Task description:
Every entry below should appear in the answer exactly as written, apart from the pictures.

---------- Input data ----------

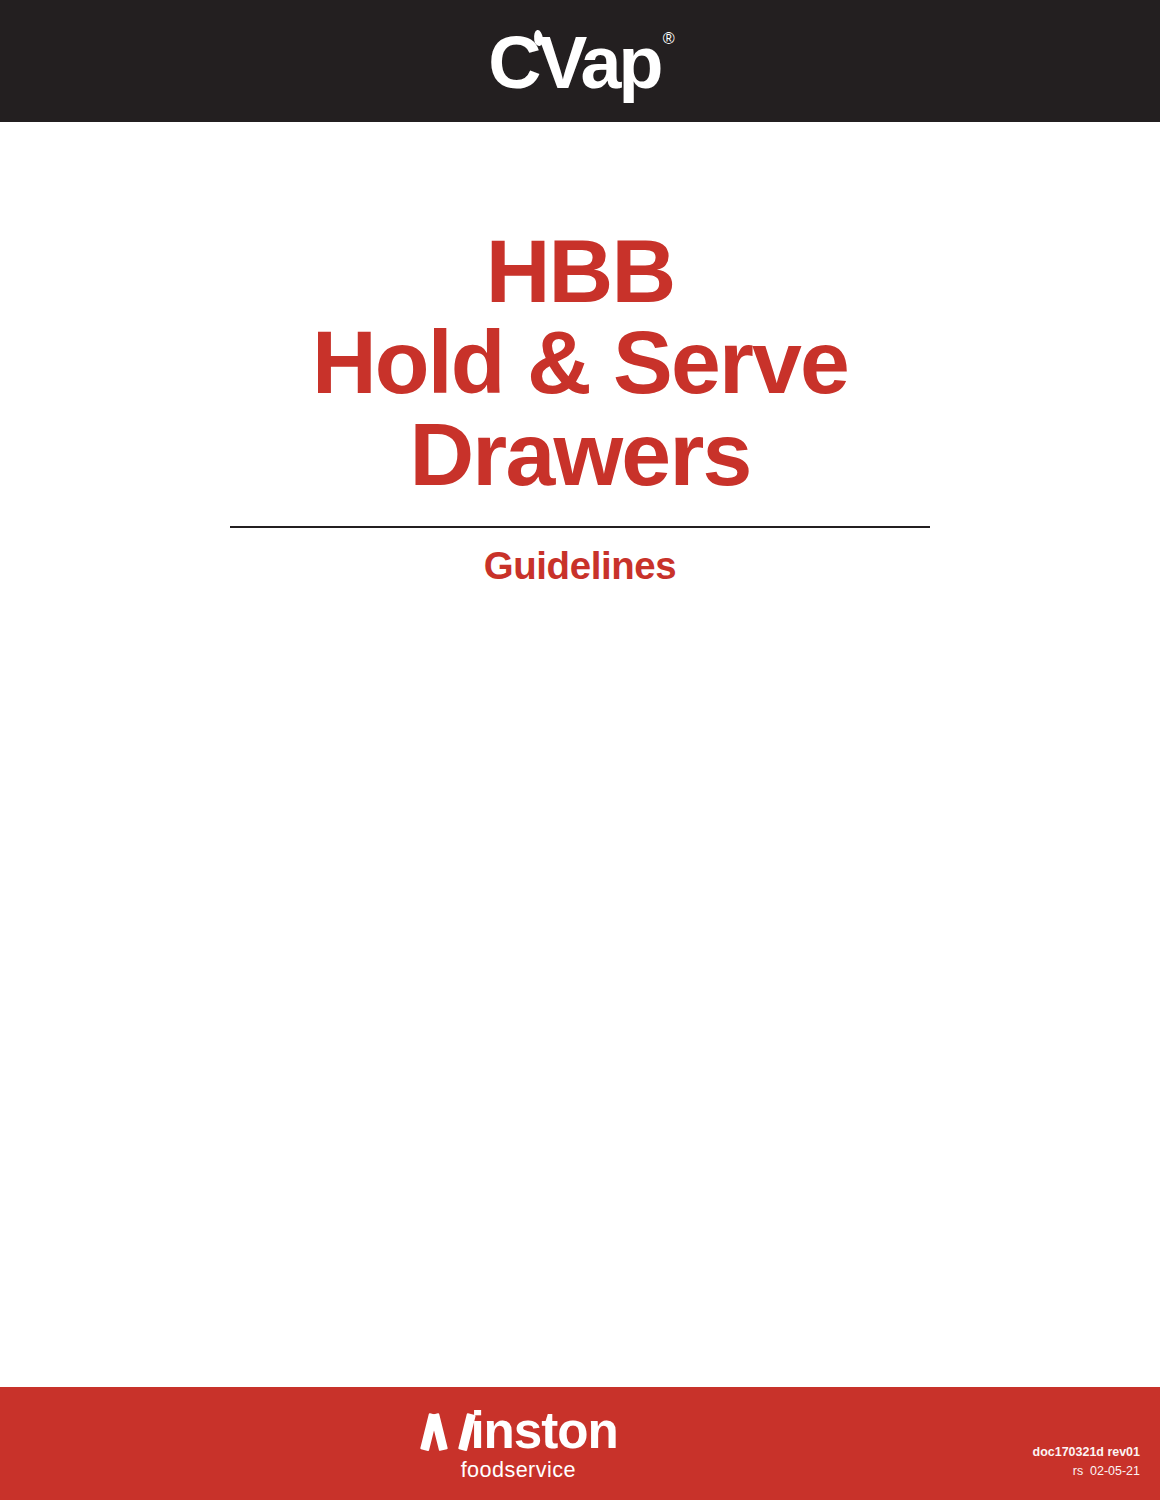C Vap®
HBB Hold & Serve Drawers
Guidelines
inston foodservice
doc170321d rev01
rs 02-05-21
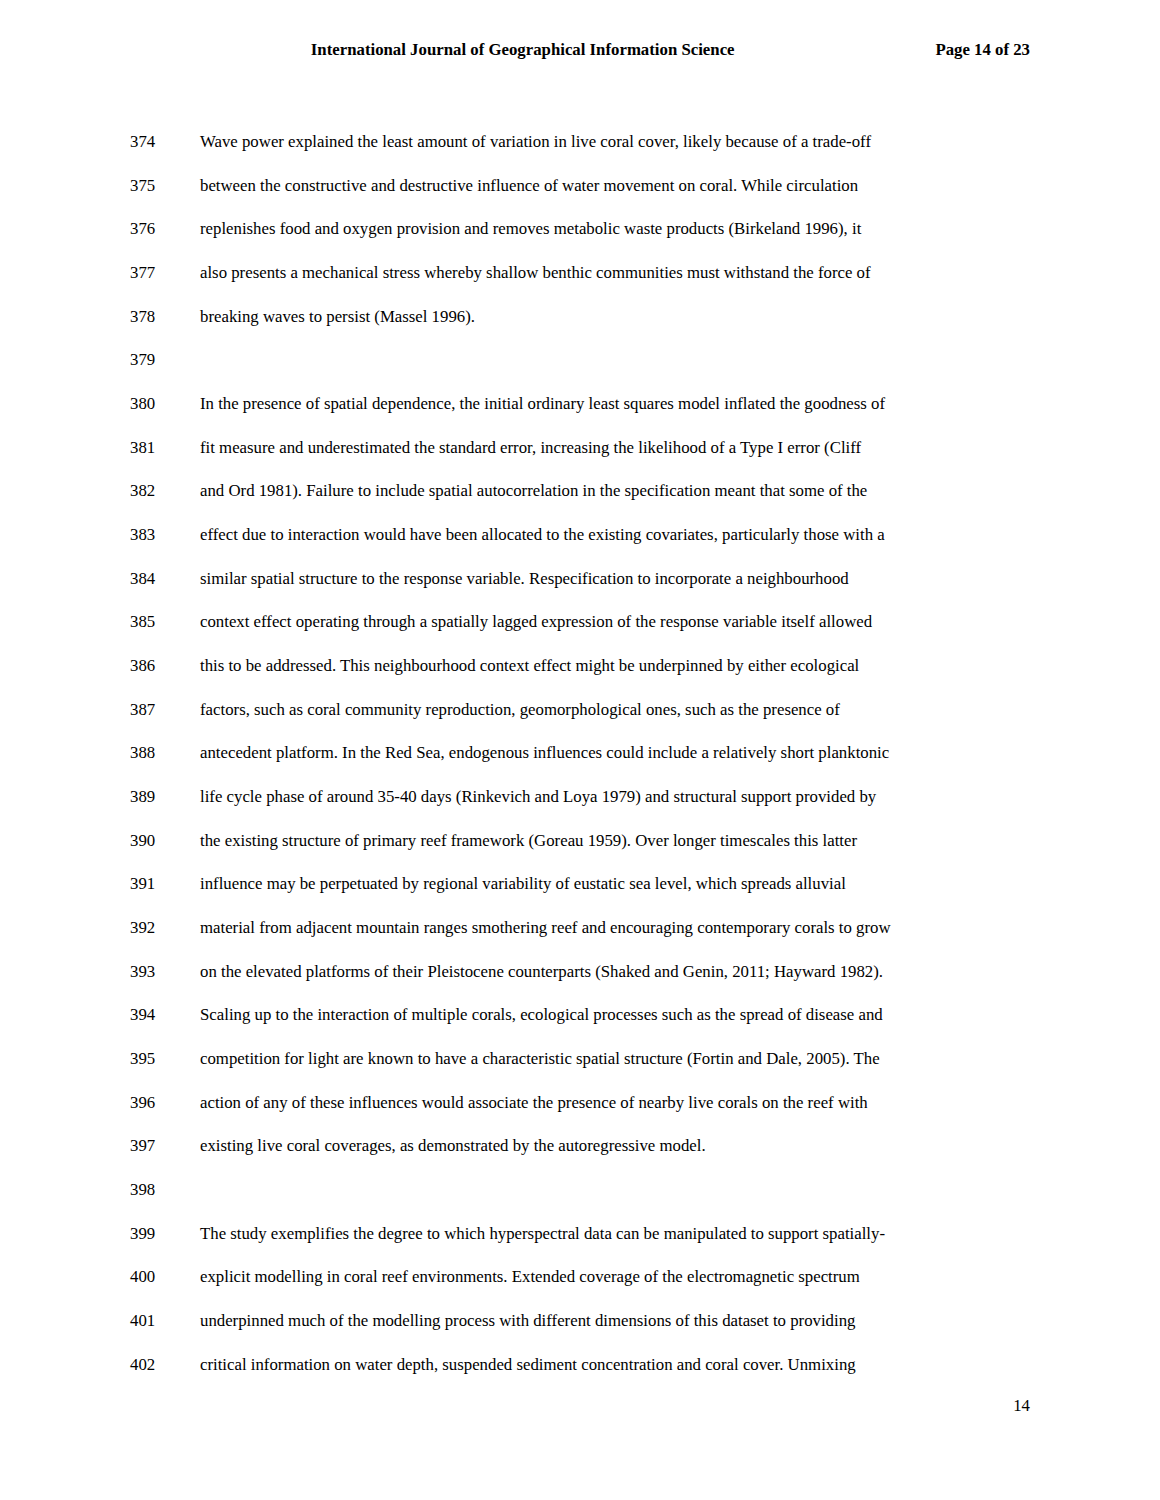International Journal of Geographical Information Science Page 14 of 23
Wave power explained the least amount of variation in live coral cover, likely because of a trade-off
between the constructive and destructive influence of water movement on coral. While circulation
replenishes food and oxygen provision and removes metabolic waste products (Birkeland 1996), it
also presents a mechanical stress whereby shallow benthic communities must withstand the force of
breaking waves to persist (Massel 1996).
In the presence of spatial dependence, the initial ordinary least squares model inflated the goodness of
fit measure and underestimated the standard error, increasing the likelihood of a Type I error (Cliff
and Ord 1981). Failure to include spatial autocorrelation in the specification meant that some of the
effect due to interaction would have been allocated to the existing covariates, particularly those with a
similar spatial structure to the response variable. Respecification to incorporate a neighbourhood
context effect operating through a spatially lagged expression of the response variable itself allowed
this to be addressed. This neighbourhood context effect might be underpinned by either ecological
factors, such as coral community reproduction, geomorphological ones, such as the presence of
antecedent platform. In the Red Sea, endogenous influences could include a relatively short planktonic
life cycle phase of around 35-40 days (Rinkevich and Loya 1979) and structural support provided by
the existing structure of primary reef framework (Goreau 1959). Over longer timescales this latter
influence may be perpetuated by regional variability of eustatic sea level, which spreads alluvial
material from adjacent mountain ranges smothering reef and encouraging contemporary corals to grow
on the elevated platforms of their Pleistocene counterparts (Shaked and Genin, 2011; Hayward 1982).
Scaling up to the interaction of multiple corals, ecological processes such as the spread of disease and
competition for light are known to have a characteristic spatial structure (Fortin and Dale, 2005). The
action of any of these influences would associate the presence of nearby live corals on the reef with
existing live coral coverages, as demonstrated by the autoregressive model.
The study exemplifies the degree to which hyperspectral data can be manipulated to support spatially-
explicit modelling in coral reef environments. Extended coverage of the electromagnetic spectrum
underpinned much of the modelling process with different dimensions of this dataset to providing
critical information on water depth, suspended sediment concentration and coral cover. Unmixing
14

----------

Final answer:
C Vap®
HBB Hold & Serve Drawers
Guidelines
inston foodservice
doc170321d rev01
rs 02-05-21
International Journal of Geographical Information Science Page 14 of 23
Wave power explained the least amount of variation in live coral cover, likely because of a trade-off
between the constructive and destructive influence of water movement on coral. While circulation
replenishes food and oxygen provision and removes metabolic waste products (Birkeland 1996), it
also presents a mechanical stress whereby shallow benthic communities must withstand the force of
breaking waves to persist (Massel 1996).
In the presence of spatial dependence, the initial ordinary least squares model inflated the goodness of
fit measure and underestimated the standard error, increasing the likelihood of a Type I error (Cliff
and Ord 1981). Failure to include spatial autocorrelation in the specification meant that some of the
effect due to interaction would have been allocated to the existing covariates, particularly those with a
similar spatial structure to the response variable. Respecification to incorporate a neighbourhood
context effect operating through a spatially lagged expression of the response variable itself allowed
this to be addressed. This neighbourhood context effect might be underpinned by either ecological
factors, such as coral community reproduction, geomorphological ones, such as the presence of
antecedent platform. In the Red Sea, endogenous influences could include a relatively short planktonic
life cycle phase of around 35-40 days (Rinkevich and Loya 1979) and structural support provided by
the existing structure of primary reef framework (Goreau 1959). Over longer timescales this latter
influence may be perpetuated by regional variability of eustatic sea level, which spreads alluvial
material from adjacent mountain ranges smothering reef and encouraging contemporary corals to grow
on the elevated platforms of their Pleistocene counterparts (Shaked and Genin, 2011; Hayward 1982).
Scaling up to the interaction of multiple corals, ecological processes such as the spread of disease and
competition for light are known to have a characteristic spatial structure (Fortin and Dale, 2005). The
action of any of these influences would associate the presence of nearby live corals on the reef with
existing live coral coverages, as demonstrated by the autoregressive model.
The study exemplifies the degree to which hyperspectral data can be manipulated to support spatially-
explicit modelling in coral reef environments. Extended coverage of the electromagnetic spectrum
underpinned much of the modelling process with different dimensions of this dataset to providing
critical information on water depth, suspended sediment concentration and coral cover. Unmixing
14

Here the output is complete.